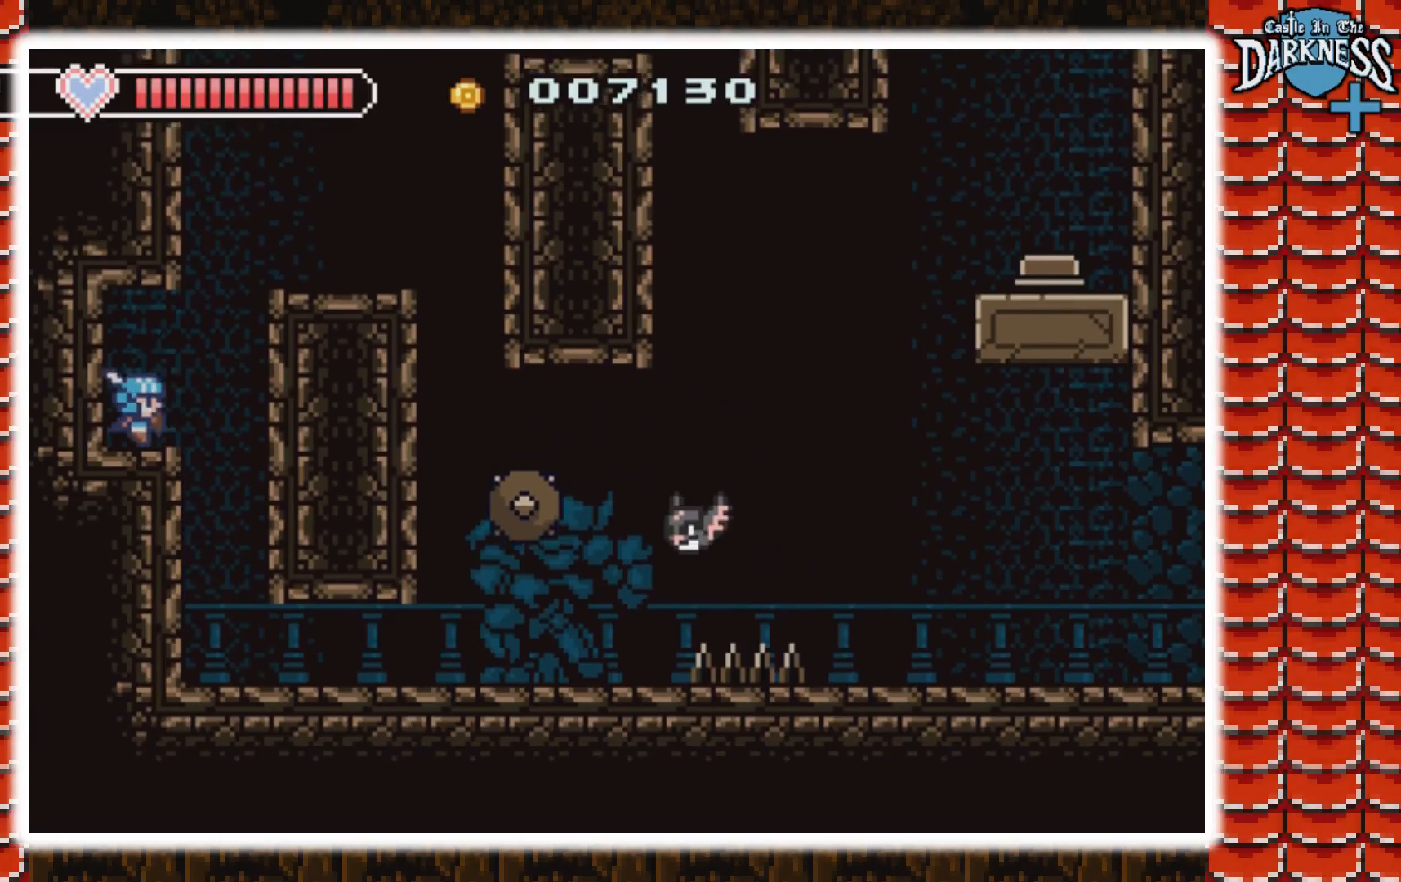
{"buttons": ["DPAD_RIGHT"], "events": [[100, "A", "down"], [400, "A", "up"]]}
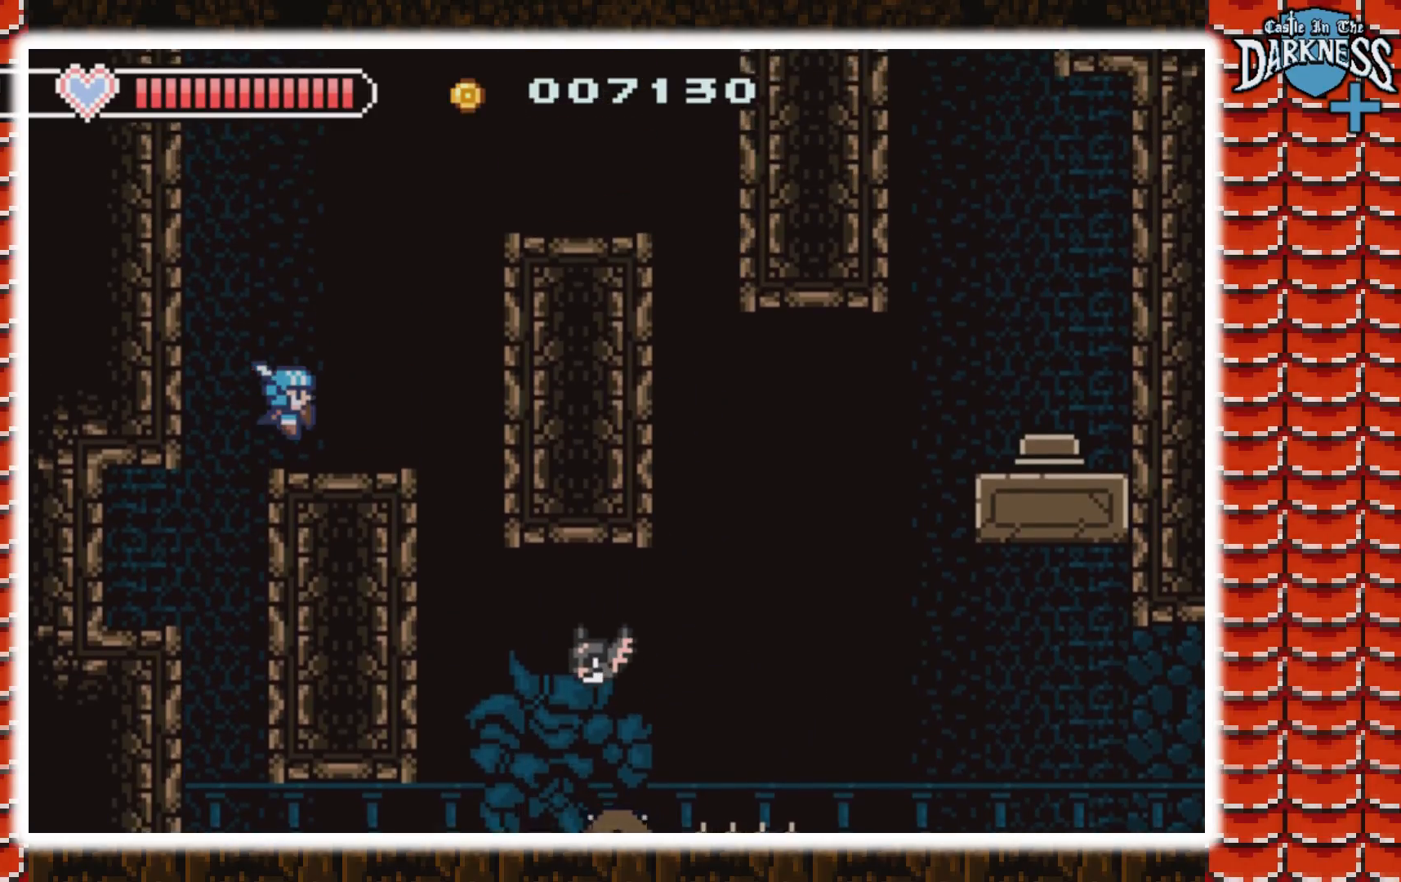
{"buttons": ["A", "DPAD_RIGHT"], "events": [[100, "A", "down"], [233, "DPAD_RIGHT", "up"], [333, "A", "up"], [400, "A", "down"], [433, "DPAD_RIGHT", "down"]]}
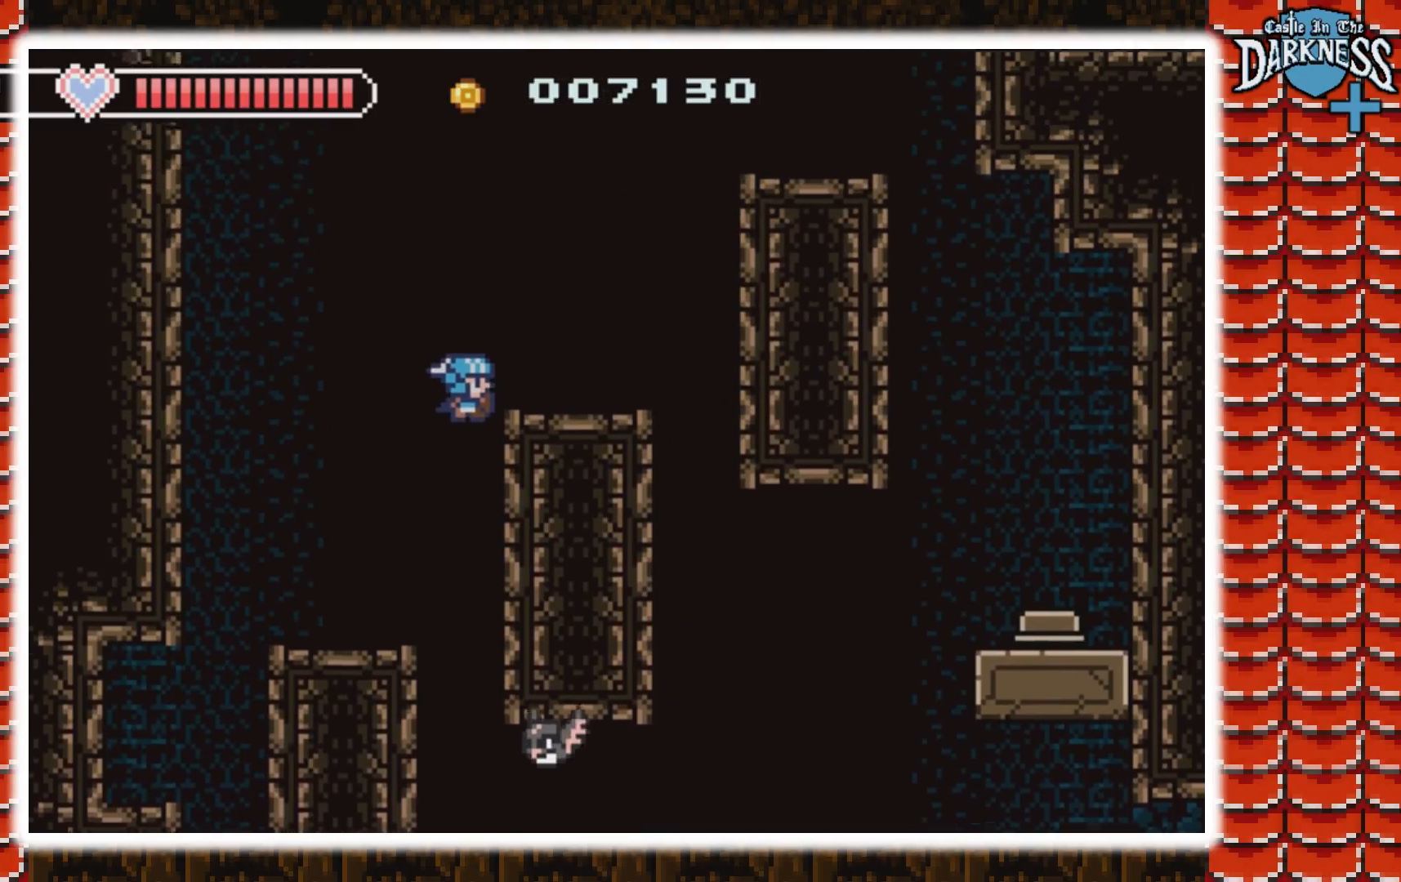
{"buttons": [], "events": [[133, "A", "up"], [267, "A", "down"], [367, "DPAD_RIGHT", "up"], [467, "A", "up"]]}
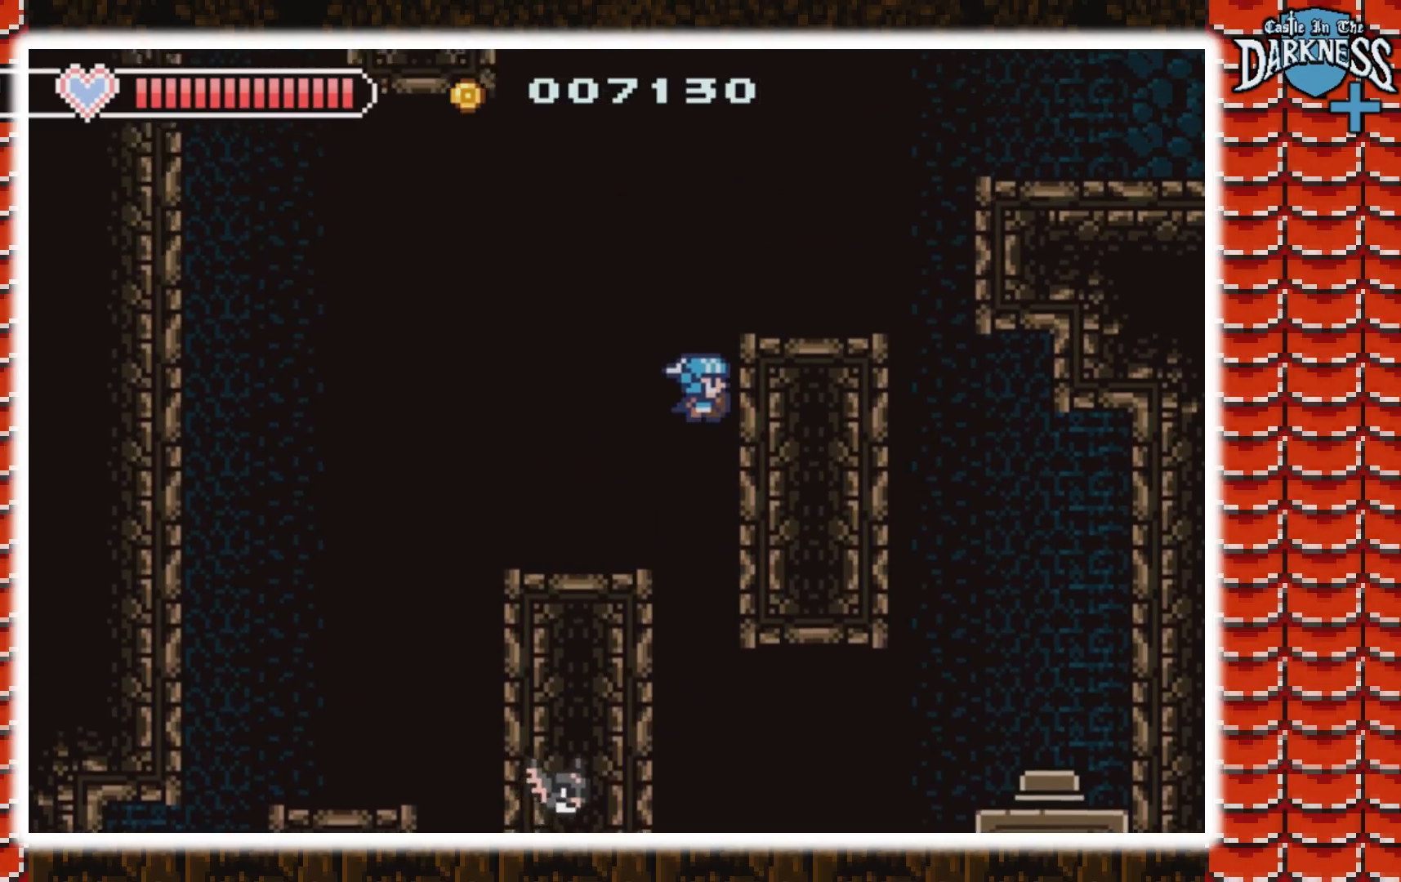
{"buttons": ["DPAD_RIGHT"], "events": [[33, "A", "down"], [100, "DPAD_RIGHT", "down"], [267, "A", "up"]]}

(Description of the task): The result should be an exact copy of the material, containing no pictures.

(Finished task):
{"buttons": ["DPAD_RIGHT"], "events": [[100, "A", "down"], [400, "A", "up"]]}
{"buttons": ["A", "DPAD_RIGHT"], "events": [[100, "A", "down"], [233, "DPAD_RIGHT", "up"], [333, "A", "up"], [400, "A", "down"], [433, "DPAD_RIGHT", "down"]]}
{"buttons": [], "events": [[133, "A", "up"], [267, "A", "down"], [367, "DPAD_RIGHT", "up"], [467, "A", "up"]]}
{"buttons": ["DPAD_RIGHT"], "events": [[33, "A", "down"], [100, "DPAD_RIGHT", "down"], [267, "A", "up"]]}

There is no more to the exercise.